** Begin Source document **
There are black mould spots above the patio doors and the wall feels cold to touch.

A thermal bridge, sometimes called a cold bridge, is a localised weakness or discontinuity in the thermal envelope (the insulation layer) of a building. Thermal bridges generally occur when the insulation is interrupted by a more conductive material. 

As homes become better insulated, thermal bridges become even more significant for heat loss and the likelihood of condensation occurring in specific places increases. These localised ‘cold-spots’ sometimes occur where a critical element has been omitted due to a lack of understanding or communication between the designer and the SAP assessor or the designer and the housebuilder, for instance, a section of loadbearing steel above a large span (such as a patio or double door) where the usual insulated window lintel cannot span far enough.  

The thermal bridge can lead to condensation build-up or mould growth, especially in a home where the ventilation systems are not working or the original provision is overridden by occupiers, for instance closing or blocking ventilators. Quite a large amount of moisture is created in homes by normal living activities such as cooking, showering, washing clothes and also by breathing.
** End Source document **
◆ Given task 1 ◆
Reproduce the listing lines word for word, starting at the line that contains "collection date: 1994-07-23" and ending with the final line of the listing.
** Begin Rows **
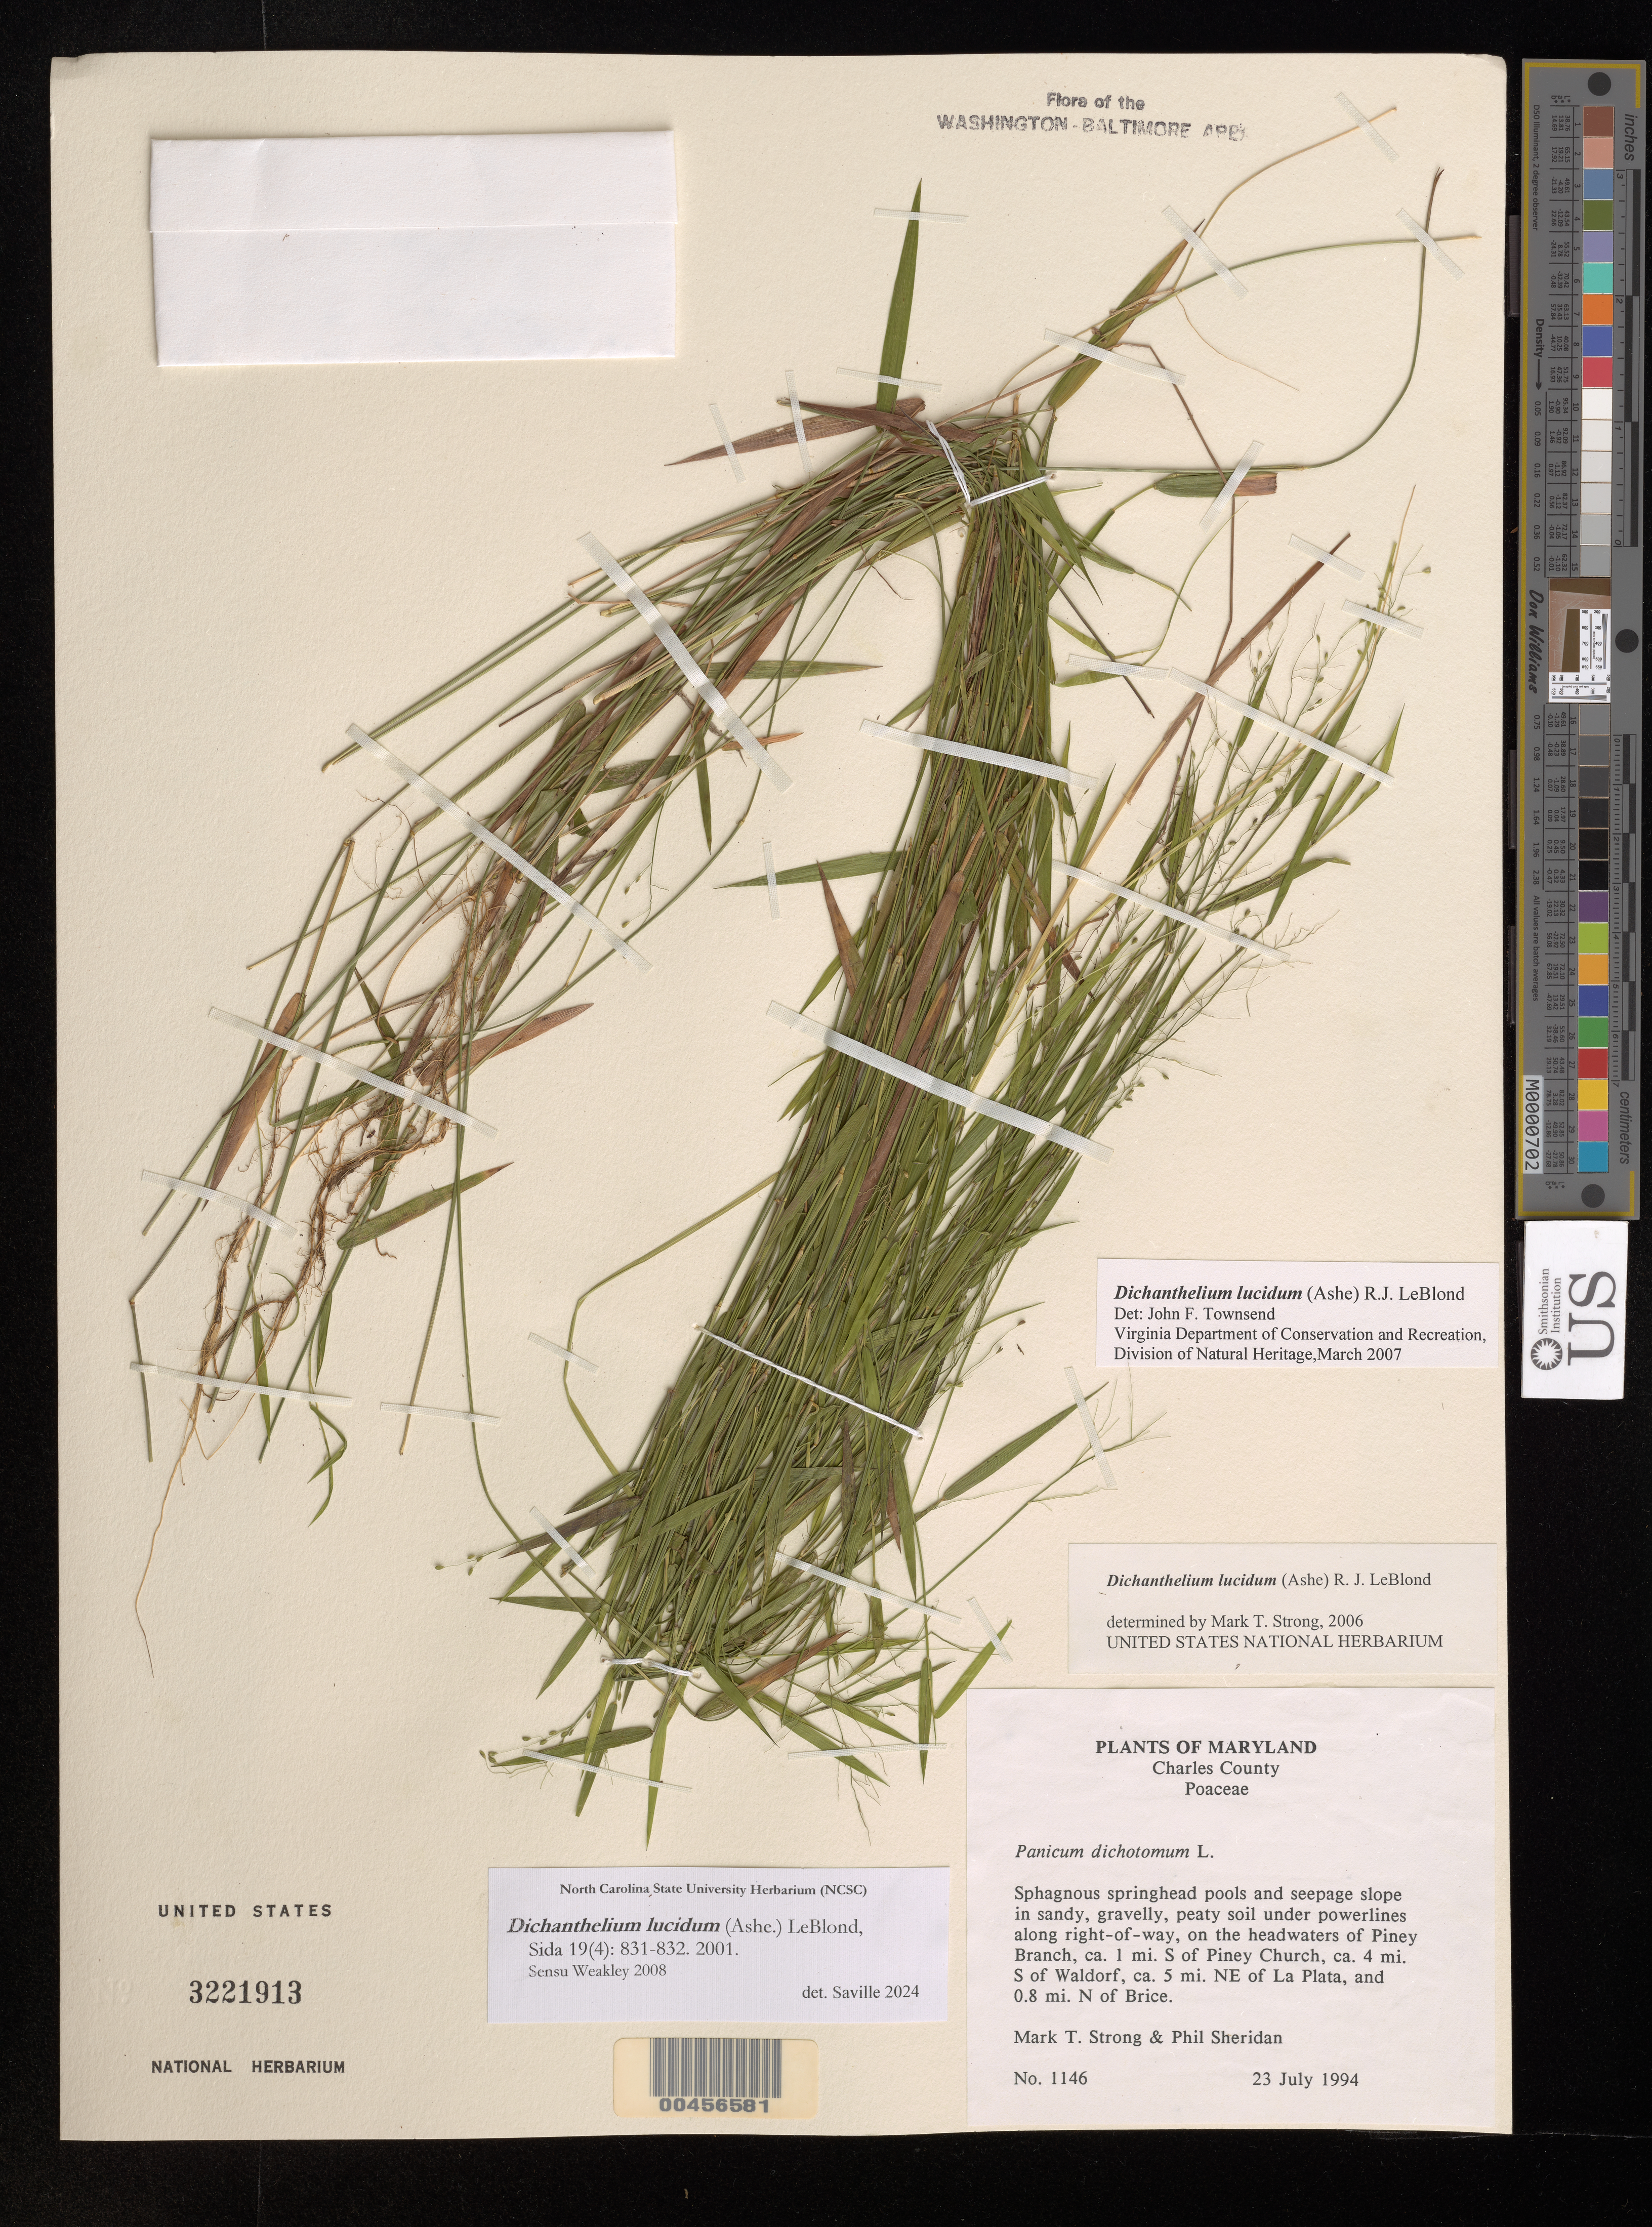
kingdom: Plantae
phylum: Tracheophyta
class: Liliopsida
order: Poales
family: Poaceae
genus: Dichanthelium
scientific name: Dichanthelium lucidum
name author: (Ashe) LeBlond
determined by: Saville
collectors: M. T. Strong & P. Sheridan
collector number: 1146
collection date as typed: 23 Jul 1994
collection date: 1994-07-23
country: United States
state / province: Maryland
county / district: Charles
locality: Piney Branch, S of Piney Church, S of Waldorf, NE of La Plata, N of Brice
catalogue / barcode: US 3221913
** End Rows **
◆ Given task 2 ◆
Carry on the passage about thermal bridges from the point where it stops.

◆ Written reply 1 ◆
collection date: 1994-07-23
country: United States
state / province: Maryland
county / district: Charles
locality: Piney Branch, S of Piney Church, S of Waldorf, NE of La Plata, N of Brice
catalogue / barcode: US 3221913

◆ Written reply 2 ◆
New homes are designed to cope with normal levels of moisture generated by occupants, but it is important that the ventilation and heating systems are used correctly and the design and construction have eliminated cold bridges.

Things that can go wrong:

  • Damp and cold walls;
  • Mould growth;
  • Additional heat loss;
  • Respiratory conditions and poor health for residents.

Future-proofing recommendations:

  • DESIGN: Design out cold bridges and carefully consider non-standard details;
  • INSTALL: Avoid product substitutions;
  • INSTALL: Ensure good communication between designer / SAP Assessor and housebuilder;
  • COMMISSION: Ensure insulation is carefully positioned in accordance with the design drawings;
  • MAINTAIN: Ensure the ventilation strategy for the home is well-explained to the homeowner and warn of the consequences of closing or blocking background ventilators or disabling fans.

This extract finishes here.